Nos quase trinta e dois anos de ministério de padre, já estive – mesmo certamente
sem o saber de forma explícita – em funerais de pessoas sem fé, sem religião,
sem crença e talvez – em razão das opções ideológicas – sem Deus... No entanto,
como vamos sempre aprendendo com as nuances da vida, não terei estado – clara,
distinta e assumidamente – nas exéquias (no sentido lato e confuso) dum ateu...
(dito) confesso e mais ou menos assumido. Por isso, a razão da presença num
funeral como este só poderá sem entendida em relação à família...tenuemente
cristã.
= Não está em causa a situação em presença, mas antes uma tentativa de
interpretar como devemos estar, numa oportunidade onde as diversas intervenções
de oração não têm em conta quem morreu – como na maior parte dos outros casos
normais e corretos – mas quem está ferido, magoado ou confuso sobre a situação
da morte de um familiar, amigo ou meramente conhecido.

— Extrato de dados —

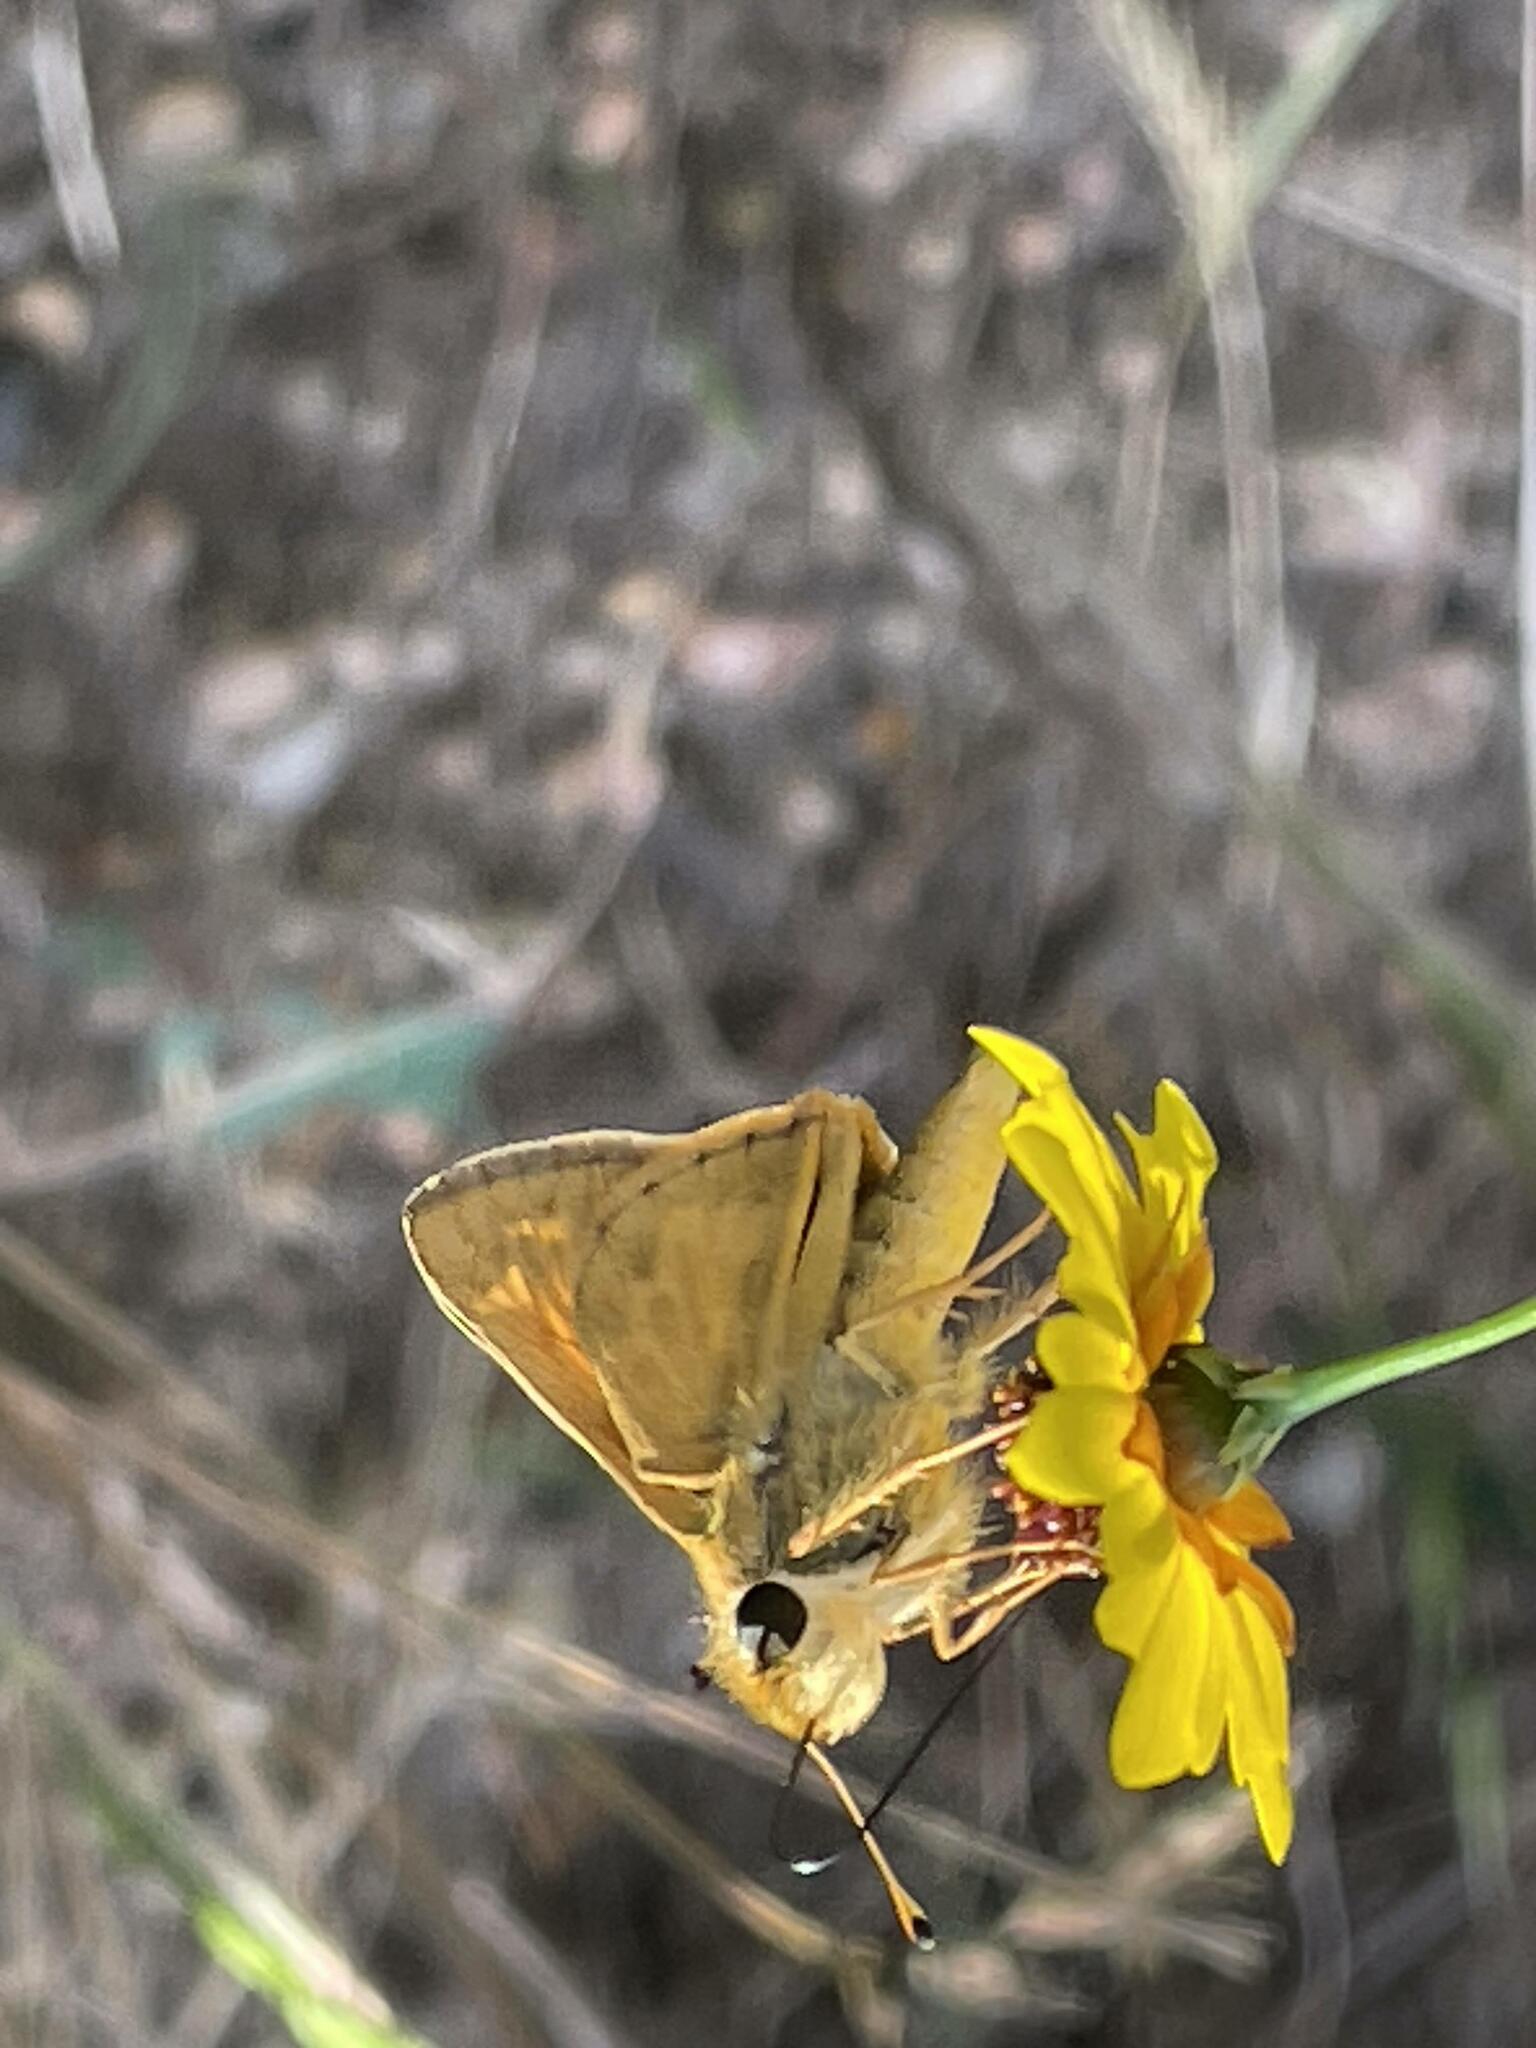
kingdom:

— Exercícios —
(A) Indique se cada afirmação concorda com o excerto, respondendo sim ou não e citando as palavras do excerto que o comprovam. (i) Quem escreve tem quase trinta e dois anos de ministério de padre. (ii) A família do falecido é profundamente cristã. (iii) Nesta ocasião, as intervenções de oração têm em conta sobretudo quem morreu.
(B) Transcreva o trecho do excerto que começa em "(dito) confesso e" e segue até "ou meramente conhecido.".

— Respostas —
(A)
(i) Sim: "Nos quase trinta e dois anos de ministério de padre".
(ii) Não: "família...tenuemente cristã".
(iii) Não: "as diversas intervenções de oração não têm em conta quem morreu".

(B)
(dito) confesso e mais ou menos assumido. Por isso, a razão da presença num
funeral como este só poderá sem entendida em relação à família...tenuemente
cristã.
= Não está em causa a situação em presença, mas antes uma tentativa de
interpretar como devemos estar, numa oportunidade onde as diversas intervenções
de oração não têm em conta quem morreu – como na maior parte dos outros casos
normais e corretos – mas quem está ferido, magoado ou confuso sobre a situação
da morte de um familiar, amigo ou meramente conhecido.